The Czech Republic has imposed an arms embargo on Turkey, following other EU member states
Turkey’s aggression in Syria, which was filling the pages of the printed and internet media last week, has not remained without a response even in the Czech Republic. It follows the majority of EU member states. Therefore, it imposed an embargo on the export of equipment of military nature. The foreign ministers of the EU member states made this commitment and left the concrete steps to the discretion of individual states. According to the head of the EU diplomacy, Federica Mogherini, the commitment will have a similar effect to the announcement of an arms embargo.
Turkey launched an offensive against the Kurds in the northeast Syria last Wednesday, to which some states, including Germany, Finland and France, responded by stopping their arms supplies. At the successive Union-wide meeting in Luxembourg, everybody agreed that the countries would coordinate their own steps to restrict exports. The adoption of the measures is binding for all 28 EU member states.

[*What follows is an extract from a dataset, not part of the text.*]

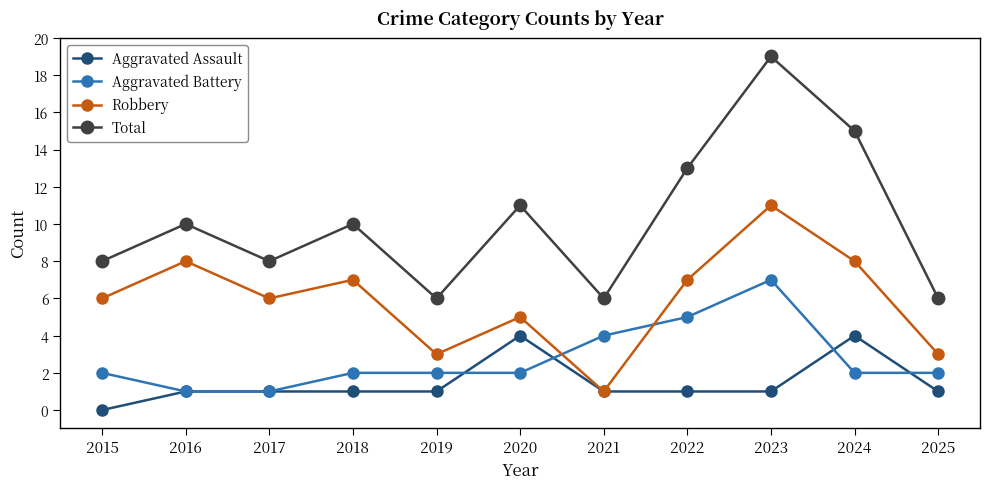

Which series has the largest total across all categories?

Total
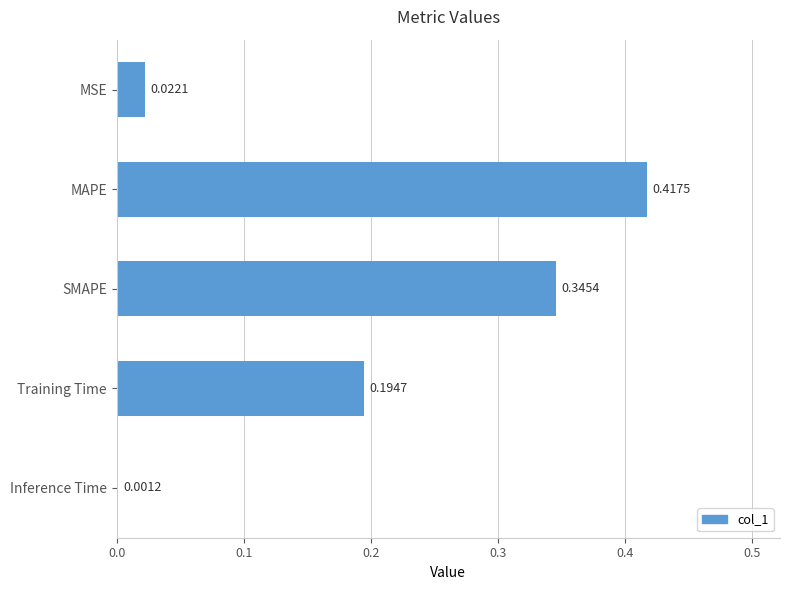

Does the chart contain stacked bars?

No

“The Czech Republic has suspended the export licences on the military equipment to Turkey,” said the Deputy Prime Minister and Interior Minister, Jan Hamáček. It was an immediate rapid reaction after the negotiations of other member states. Hamáček coordinated steps with the Prime Minister Andrej Babiš and the Minister for Industry and Trade Karel Havlíček. In practice, this means that all the military goods or, more precisely, the goods with the necessary export licence, cannot be delivered to Turkey. About 280 companies hold the licences in the Czech Republic. Other ongoing licences will be immediately terminated. Given the scale of events in Syria, aggression, murders of the civilian population and escalation of violence, including the escape of dangerous Islamists (members of the Islamic State and their families), it can be assumed that this will be a long-term measure.

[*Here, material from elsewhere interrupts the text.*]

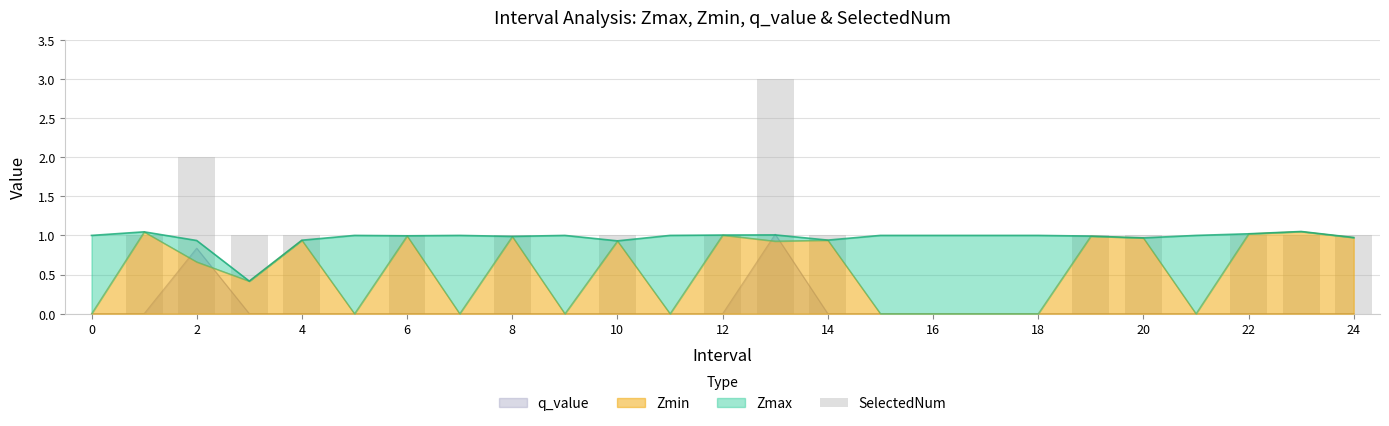

The value at 12 is 1. True or false?

True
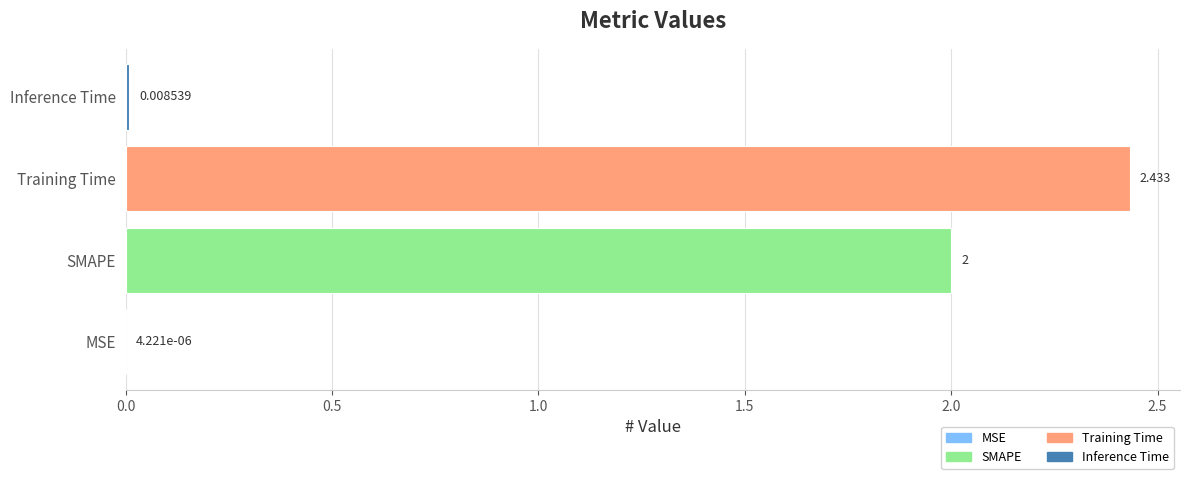

Where is the data nearest to the value 1?

Inference Time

“Our export to Turkey in the area of defence industry is not overwhelming. It is about 130 to 140 million Czech korunas, which is the volume that domestic companies supply to Turkey on average,” added the Minister Havlíček. Although this is not a billion-dollar business, these decisions might still affect the companies from the Czech defence industry sector. Escalation of tension can also be expected on the basis of the US imposing severe sanctions on the Turkish political elite, including the Ministry of Defence. These are unpopular steps indeed. However, only they can calm things down and de-escalate the tension.